All modes of tropical weather impacts from Tropical Storm Hilary are expected across California and the Desert Southwest, but the FOX Forecast Center is closely monitoring rainfall rates that could be historic for places that usually don’t see much.

As the moisture shield from Hilary makes its way into the Southwest on Saturday, some communities could see 100-300% of their yearly rainfall in just a three-day period.

Forecast models show areas around Death Valley, the Anz-Borrego Desert and El Centro, California, could see some of the heaviest rainfall when compared to yearly averages.

Mountainous regions of California are expected to see the most rain, but precipitation at higher elevations is not unusual.

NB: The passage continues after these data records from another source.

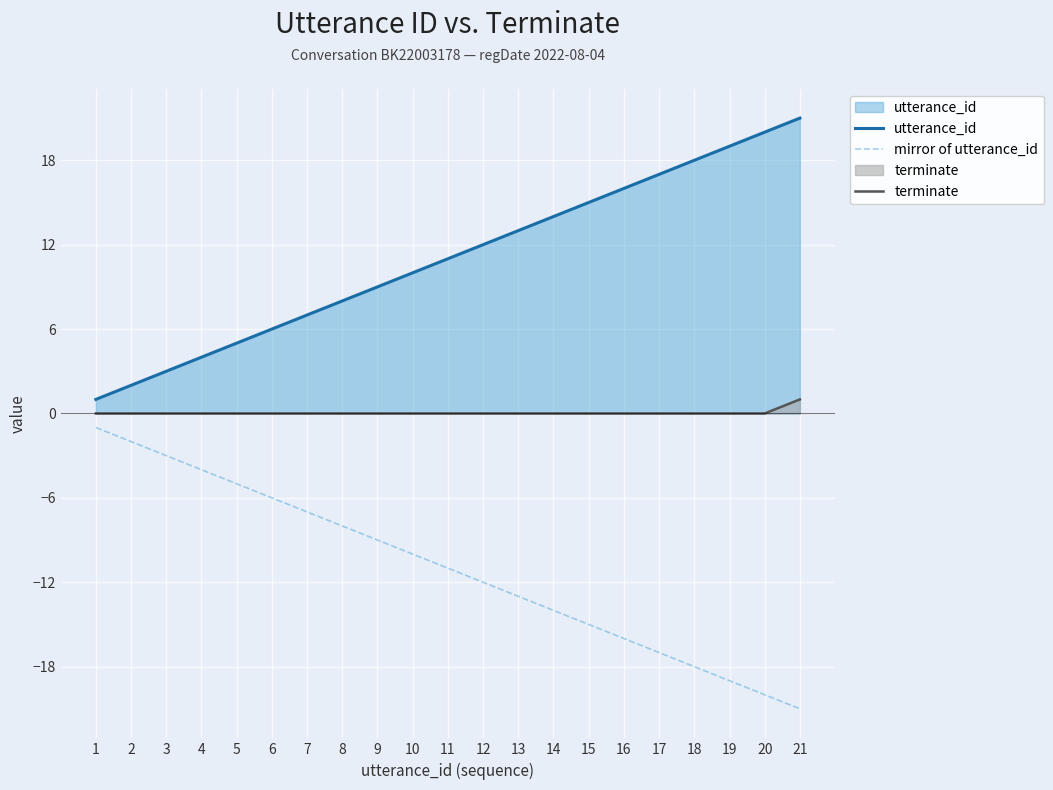

What is the sum of all utterance_id values?

231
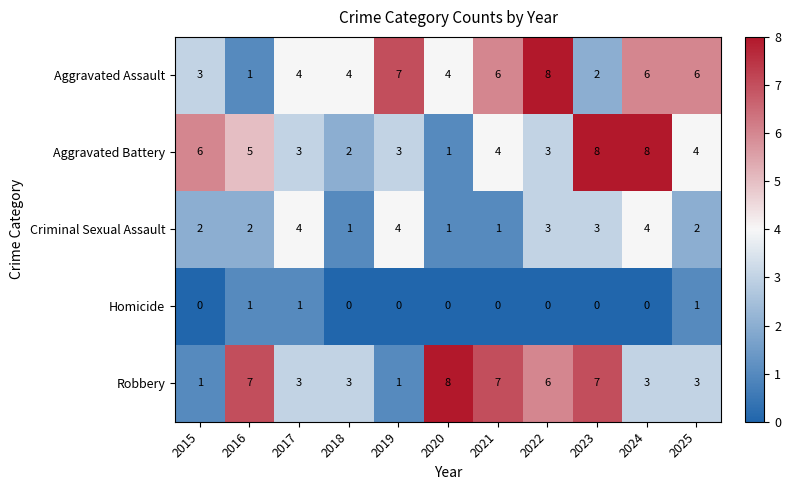

The Aggravated Battery series shows 8 at 2016. True or false?

False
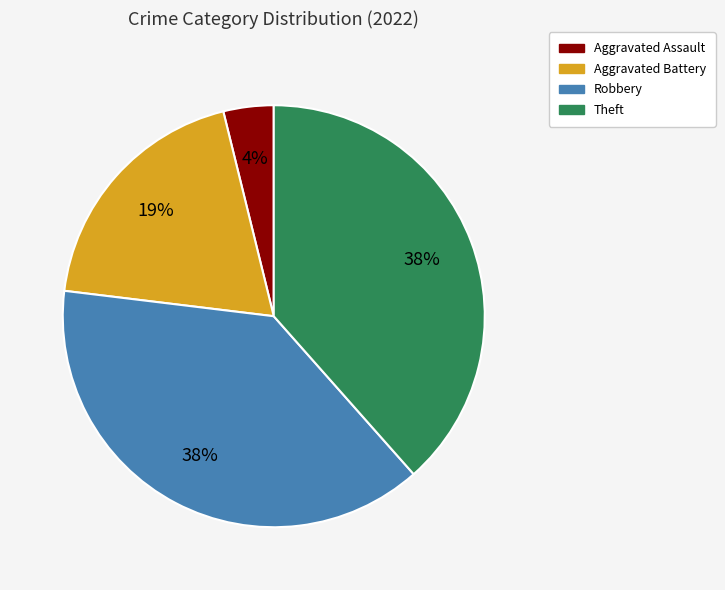

To the nearest percent, what is the difference between the Aggravated Battery and Robbery slice percentages?

19%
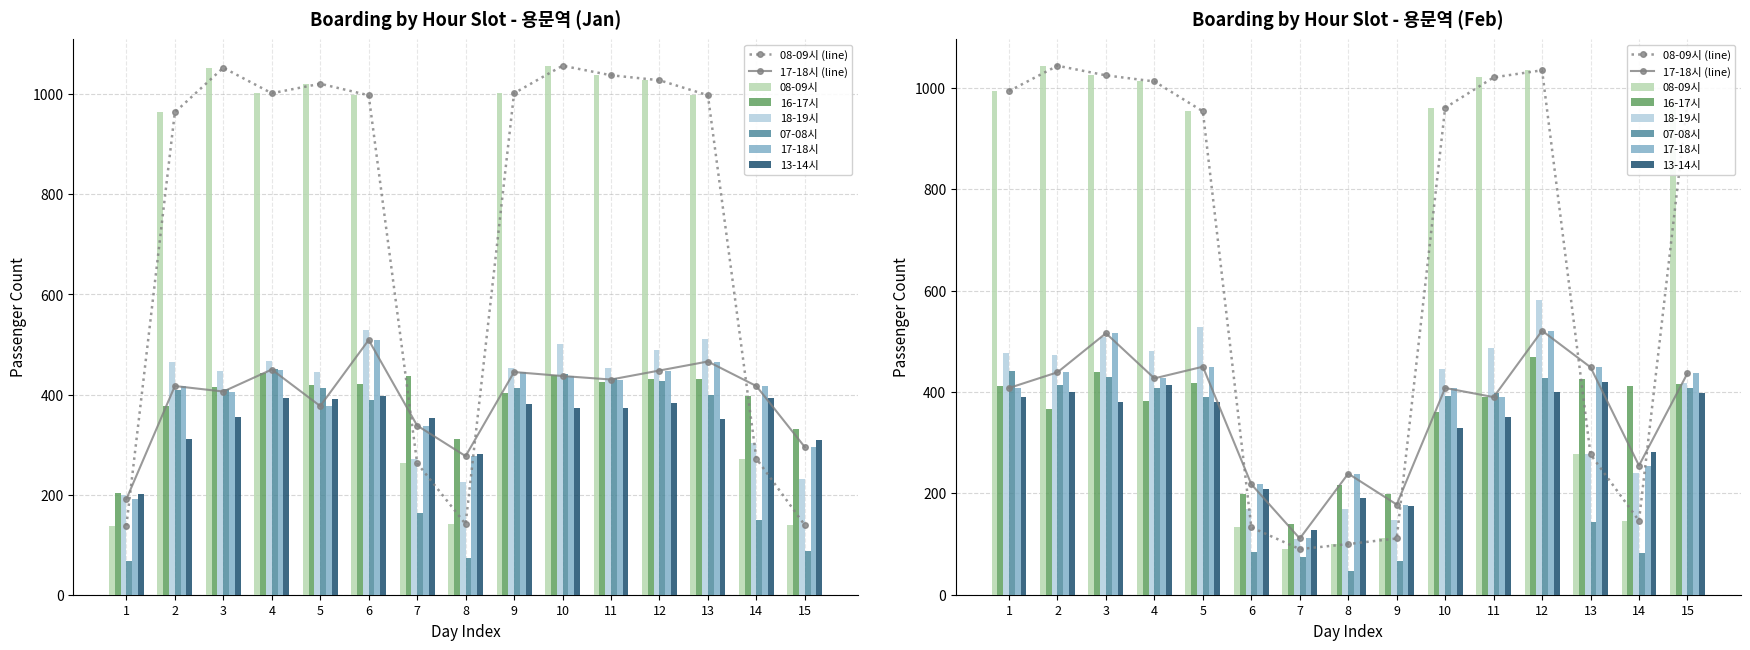

What is the average value of the 16-17시 series?

371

When it falls on places that are below sea level, it is.


Expected rainfall.
(FOX Weather)


The expected rainfall totals of between 3 and 5 inches are anywhere from 60-275% of some communities’ expected annual rainfall totals.

During an average year, some places only see 2-5 inches of rain, but not in only a few days.

Due to the heavy rainfall threat, the region has been placed under the highest threat zone for flash flooding.

Forecast rainfall
(FOX Weather)


Additionally, Flood Watches are in place for about 26 million residents across four states, with the heaviest rainfall expected between Sunday afternoon through Monday evening.

National Weather Service meteorologists warned excessive runoff may lead to flooding of rivers, streams and other low-lying areas.

Outdoor recreation is not advised until water levels subside and the threat of flash flooding diminishes.


Flash flood threat
(FOX Weather)


Desert communities don’t fair well in heavy rainfall

Even though Death Valley National Park averages just 2.20 inches of rainfall yearly, the area is subject to historic flash floods.

In August 2022, monsoonal moisture dropped a record 1.70 inches of rainfall in just 24 hours.

The downpour was enough to enter the history books as the rainiest day at Furnace Creek and was considered a 1,000-year event.

Park rangers reported hundreds of miles of roads were washed away, and visitors were stranded until rescue crews arrived.

Despite the historic nature of the event, there were no fatalities in the sudden rush of water.